Among the lines of the data, copy those that hold "will".

> Recorded data:
★ ★ ★ ★ ★

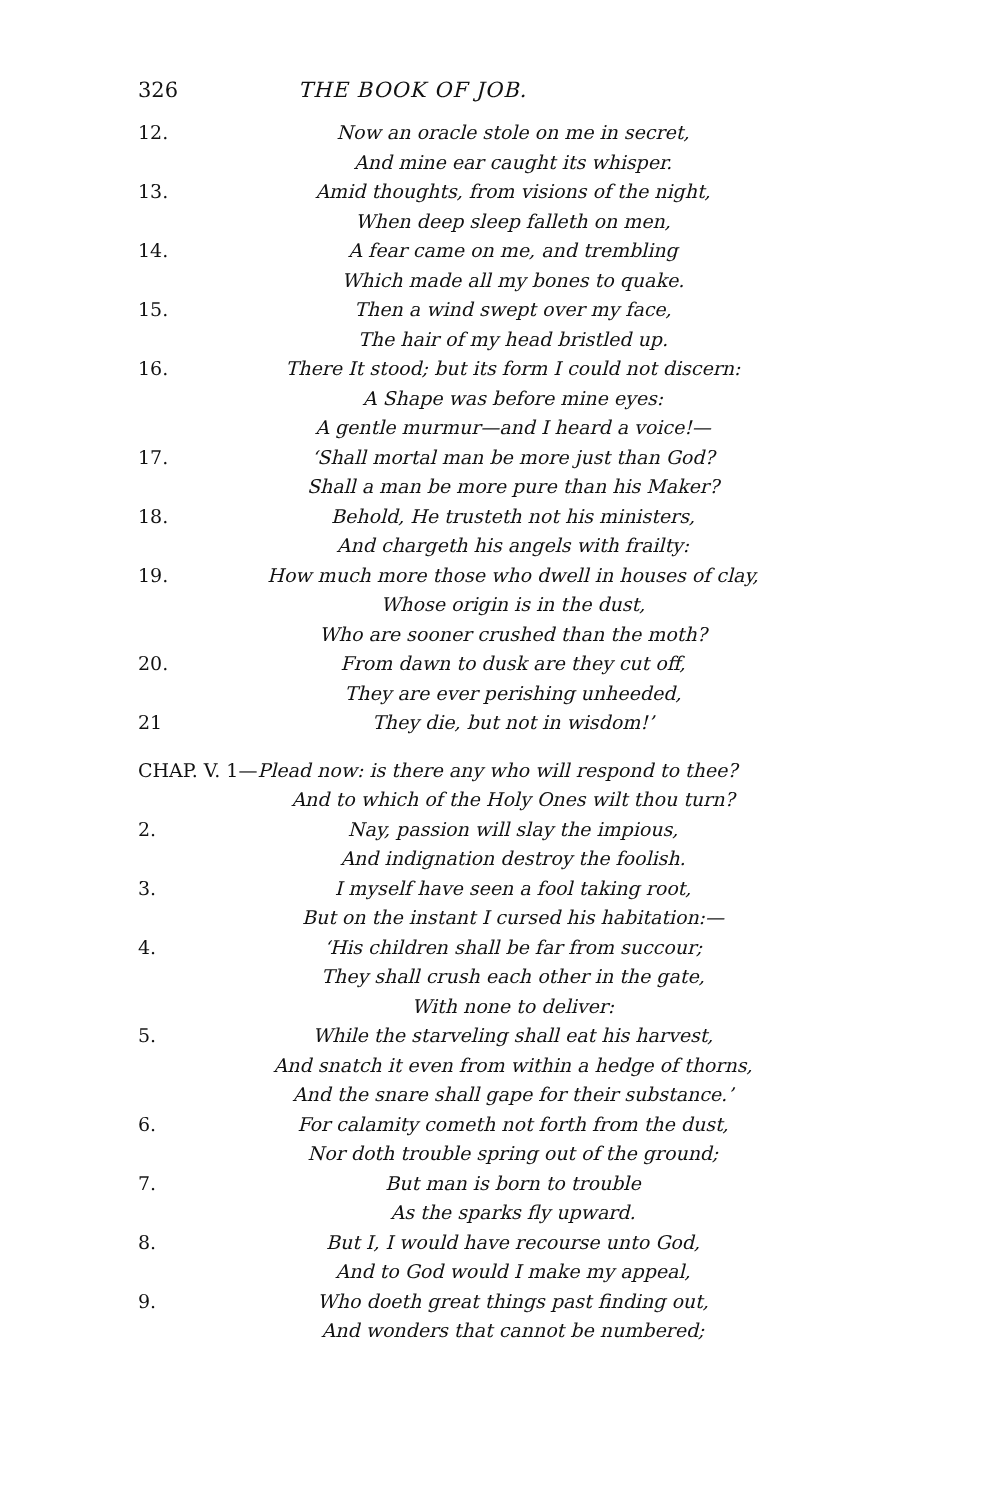326 THE BOOK OF JOB.
12. Now an oracle stole on me in secret,
And mine ear caught its whisper.
13. Amid thoughts, from visions of the night,
When deep sleep falleth on men,
14. A fear came on me, and trembling
Which made all my bones to quake.
15. Then a wind swept over my face,
The hair of my head bristled up.
16. There It stood; but its form I could not discern:
A Shape was before mine eyes:
A gentle murmur—and I heard a voice!—
17. ‘Shall mortal man be more just than God?
Shall a man be more pure than his Maker?
18. Behold, He trusteth not his ministers,
And chargeth his angels with frailty:
19. How much more those who dwell in houses of clay,
Whose origin is in the dust,
Who are sooner crushed than the moth?
20. From dawn to dusk are they cut off,
They are ever perishing unheeded,
21 They die, but not in wisdom!’
CHAP. V. 1—Plead now: is there any who will respond to thee?
And to which of the Holy Ones wilt thou turn?
2. Nay, passion will slay the impious,
And indignation destroy the foolish.
3. I myself have seen a fool taking root,
But on the instant I cursed his habitation:—
4. ‘His children shall be far from succour;
They shall crush each other in the gate,
With none to deliver:
5. While the starveling shall eat his harvest,
And snatch it even from within a hedge of thorns,
And the snare shall gape for their substance.’
6. For calamity cometh not forth from the dust,
Nor doth trouble spring out of the ground;
7. But man is born to trouble
As the sparks fly upward.
8. But I, I would have recourse unto God,
And to God would I make my appeal,
9. Who doeth great things past finding out,
And wonders that cannot be numbered;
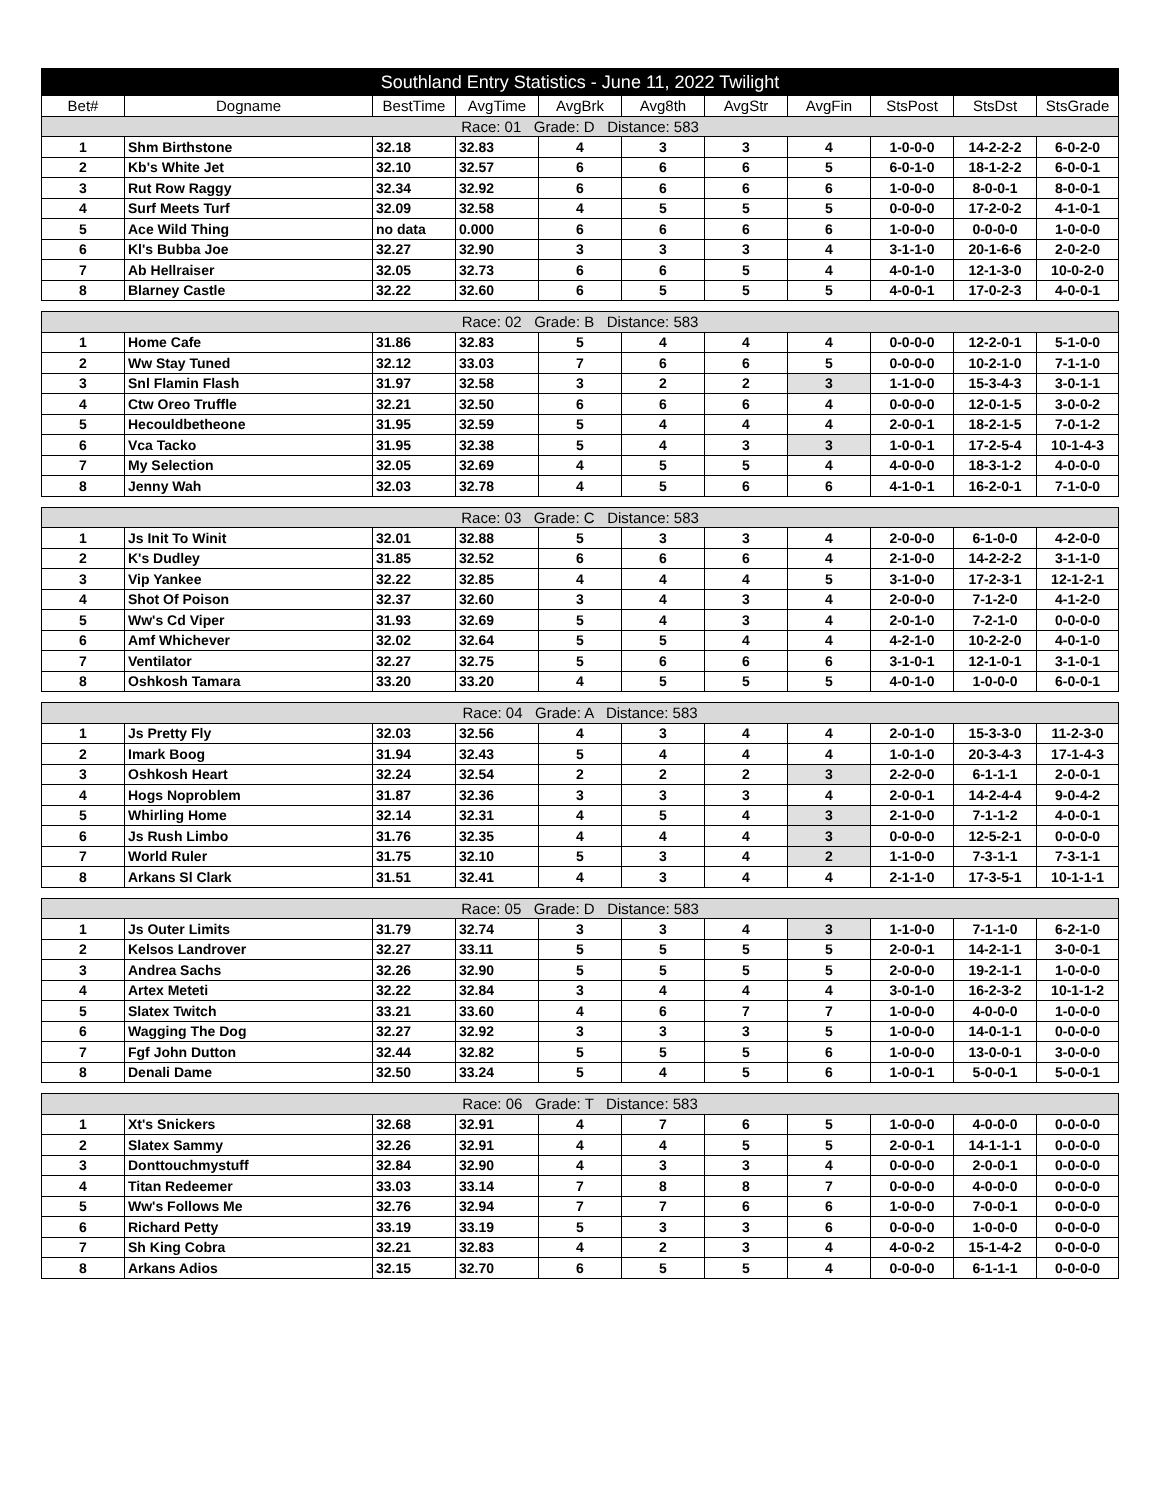| Southland Entry Statistics - June 11, 2022 Twilight | | | | | | | | | | |
| --- | --- | --- | --- | --- | --- | --- | --- | --- | --- | --- |
| Bet# | Dogname | BestTime | AvgTime | AvgBrk | Avg8th | AvgStr | AvgFin | StsPost | StsDst | StsGrade |
| Race: 01 Grade: D Distance: 583 | | | | | | | | | | |
| 1 | Shm Birthstone | 32.18 | 32.83 | 4 | 3 | 3 | 4 | 1-0-0-0 | 14-2-2-2 | 6-0-2-0 |
| 2 | Kb's White Jet | 32.10 | 32.57 | 6 | 6 | 6 | 5 | 6-0-1-0 | 18-1-2-2 | 6-0-0-1 |
| 3 | Rut Row Raggy | 32.34 | 32.92 | 6 | 6 | 6 | 6 | 1-0-0-0 | 8-0-0-1 | 8-0-0-1 |
| 4 | Surf Meets Turf | 32.09 | 32.58 | 4 | 5 | 5 | 5 | 0-0-0-0 | 17-2-0-2 | 4-1-0-1 |
| 5 | Ace Wild Thing | no data | 0.000 | 6 | 6 | 6 | 6 | 1-0-0-0 | 0-0-0-0 | 1-0-0-0 |
| 6 | Kl's Bubba Joe | 32.27 | 32.90 | 3 | 3 | 3 | 4 | 3-1-1-0 | 20-1-6-6 | 2-0-2-0 |
| 7 | Ab Hellraiser | 32.05 | 32.73 | 6 | 6 | 5 | 4 | 4-0-1-0 | 12-1-3-0 | 10-0-2-0 |
| 8 | Blarney Castle | 32.22 | 32.60 | 6 | 5 | 5 | 5 | 4-0-0-1 | 17-0-2-3 | 4-0-0-1 |
| Race: 02 Grade: B Distance: 583 | | | | | | | | | | |
| 1 | Home Cafe | 31.86 | 32.83 | 5 | 4 | 4 | 4 | 0-0-0-0 | 12-2-0-1 | 5-1-0-0 |
| 2 | Ww Stay Tuned | 32.12 | 33.03 | 7 | 6 | 6 | 5 | 0-0-0-0 | 10-2-1-0 | 7-1-1-0 |
| 3 | Snl Flamin Flash | 31.97 | 32.58 | 3 | 2 | 2 | 3 | 1-1-0-0 | 15-3-4-3 | 3-0-1-1 |
| 4 | Ctw Oreo Truffle | 32.21 | 32.50 | 6 | 6 | 6 | 4 | 0-0-0-0 | 12-0-1-5 | 3-0-0-2 |
| 5 | Hecouldbetheone | 31.95 | 32.59 | 5 | 4 | 4 | 4 | 2-0-0-1 | 18-2-1-5 | 7-0-1-2 |
| 6 | Vca Tacko | 31.95 | 32.38 | 5 | 4 | 3 | 3 | 1-0-0-1 | 17-2-5-4 | 10-1-4-3 |
| 7 | My Selection | 32.05 | 32.69 | 4 | 5 | 5 | 4 | 4-0-0-0 | 18-3-1-2 | 4-0-0-0 |
| 8 | Jenny Wah | 32.03 | 32.78 | 4 | 5 | 6 | 6 | 4-1-0-1 | 16-2-0-1 | 7-1-0-0 |
| Race: 03 Grade: C Distance: 583 | | | | | | | | | | |
| 1 | Js Init To Winit | 32.01 | 32.88 | 5 | 3 | 3 | 4 | 2-0-0-0 | 6-1-0-0 | 4-2-0-0 |
| 2 | K's Dudley | 31.85 | 32.52 | 6 | 6 | 6 | 4 | 2-1-0-0 | 14-2-2-2 | 3-1-1-0 |
| 3 | Vip Yankee | 32.22 | 32.85 | 4 | 4 | 4 | 5 | 3-1-0-0 | 17-2-3-1 | 12-1-2-1 |
| 4 | Shot Of Poison | 32.37 | 32.60 | 3 | 4 | 3 | 4 | 2-0-0-0 | 7-1-2-0 | 4-1-2-0 |
| 5 | Ww's Cd Viper | 31.93 | 32.69 | 5 | 4 | 3 | 4 | 2-0-1-0 | 7-2-1-0 | 0-0-0-0 |
| 6 | Amf Whichever | 32.02 | 32.64 | 5 | 5 | 4 | 4 | 4-2-1-0 | 10-2-2-0 | 4-0-1-0 |
| 7 | Ventilator | 32.27 | 32.75 | 5 | 6 | 6 | 6 | 3-1-0-1 | 12-1-0-1 | 3-1-0-1 |
| 8 | Oshkosh Tamara | 33.20 | 33.20 | 4 | 5 | 5 | 5 | 4-0-1-0 | 1-0-0-0 | 6-0-0-1 |
| Race: 04 Grade: A Distance: 583 | | | | | | | | | | |
| 1 | Js Pretty Fly | 32.03 | 32.56 | 4 | 3 | 4 | 4 | 2-0-1-0 | 15-3-3-0 | 11-2-3-0 |
| 2 | Imark Boog | 31.94 | 32.43 | 5 | 4 | 4 | 4 | 1-0-1-0 | 20-3-4-3 | 17-1-4-3 |
| 3 | Oshkosh Heart | 32.24 | 32.54 | 2 | 2 | 2 | 3 | 2-2-0-0 | 6-1-1-1 | 2-0-0-1 |
| 4 | Hogs Noproblem | 31.87 | 32.36 | 3 | 3 | 3 | 4 | 2-0-0-1 | 14-2-4-4 | 9-0-4-2 |
| 5 | Whirling Home | 32.14 | 32.31 | 4 | 5 | 4 | 3 | 2-1-0-0 | 7-1-1-2 | 4-0-0-1 |
| 6 | Js Rush Limbo | 31.76 | 32.35 | 4 | 4 | 4 | 3 | 0-0-0-0 | 12-5-2-1 | 0-0-0-0 |
| 7 | World Ruler | 31.75 | 32.10 | 5 | 3 | 4 | 2 | 1-1-0-0 | 7-3-1-1 | 7-3-1-1 |
| 8 | Arkans Sl Clark | 31.51 | 32.41 | 4 | 3 | 4 | 4 | 2-1-1-0 | 17-3-5-1 | 10-1-1-1 |
| Race: 05 Grade: D Distance: 583 | | | | | | | | | | |
| 1 | Js Outer Limits | 31.79 | 32.74 | 3 | 3 | 4 | 3 | 1-1-0-0 | 7-1-1-0 | 6-2-1-0 |
| 2 | Kelsos Landrover | 32.27 | 33.11 | 5 | 5 | 5 | 5 | 2-0-0-1 | 14-2-1-1 | 3-0-0-1 |
| 3 | Andrea Sachs | 32.26 | 32.90 | 5 | 5 | 5 | 5 | 2-0-0-0 | 19-2-1-1 | 1-0-0-0 |
| 4 | Artex Meteti | 32.22 | 32.84 | 3 | 4 | 4 | 4 | 3-0-1-0 | 16-2-3-2 | 10-1-1-2 |
| 5 | Slatex Twitch | 33.21 | 33.60 | 4 | 6 | 7 | 7 | 1-0-0-0 | 4-0-0-0 | 1-0-0-0 |
| 6 | Wagging The Dog | 32.27 | 32.92 | 3 | 3 | 3 | 5 | 1-0-0-0 | 14-0-1-1 | 0-0-0-0 |
| 7 | Fgf John Dutton | 32.44 | 32.82 | 5 | 5 | 5 | 6 | 1-0-0-0 | 13-0-0-1 | 3-0-0-0 |
| 8 | Denali Dame | 32.50 | 33.24 | 5 | 4 | 5 | 6 | 1-0-0-1 | 5-0-0-1 | 5-0-0-1 |
| Race: 06 Grade: T Distance: 583 | | | | | | | | | | |
| 1 | Xt's Snickers | 32.68 | 32.91 | 4 | 7 | 6 | 5 | 1-0-0-0 | 4-0-0-0 | 0-0-0-0 |
| 2 | Slatex Sammy | 32.26 | 32.91 | 4 | 4 | 5 | 5 | 2-0-0-1 | 14-1-1-1 | 0-0-0-0 |
| 3 | Donttouchmystuff | 32.84 | 32.90 | 4 | 3 | 3 | 4 | 0-0-0-0 | 2-0-0-1 | 0-0-0-0 |
| 4 | Titan Redeemer | 33.03 | 33.14 | 7 | 8 | 8 | 7 | 0-0-0-0 | 4-0-0-0 | 0-0-0-0 |
| 5 | Ww's Follows Me | 32.76 | 32.94 | 7 | 7 | 6 | 6 | 1-0-0-0 | 7-0-0-1 | 0-0-0-0 |
| 6 | Richard Petty | 33.19 | 33.19 | 5 | 3 | 3 | 6 | 0-0-0-0 | 1-0-0-0 | 0-0-0-0 |
| 7 | Sh King Cobra | 32.21 | 32.83 | 4 | 2 | 3 | 4 | 4-0-0-2 | 15-1-4-2 | 0-0-0-0 |
| 8 | Arkans Adios | 32.15 | 32.70 | 6 | 5 | 5 | 4 | 0-0-0-0 | 6-1-1-1 | 0-0-0-0 |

★ ★ ★ ★ ★

> EXERCISE RESULT:
CHAP. V. 1—Plead now: is there any who will respond to thee?
2. Nay, passion will slay the impious,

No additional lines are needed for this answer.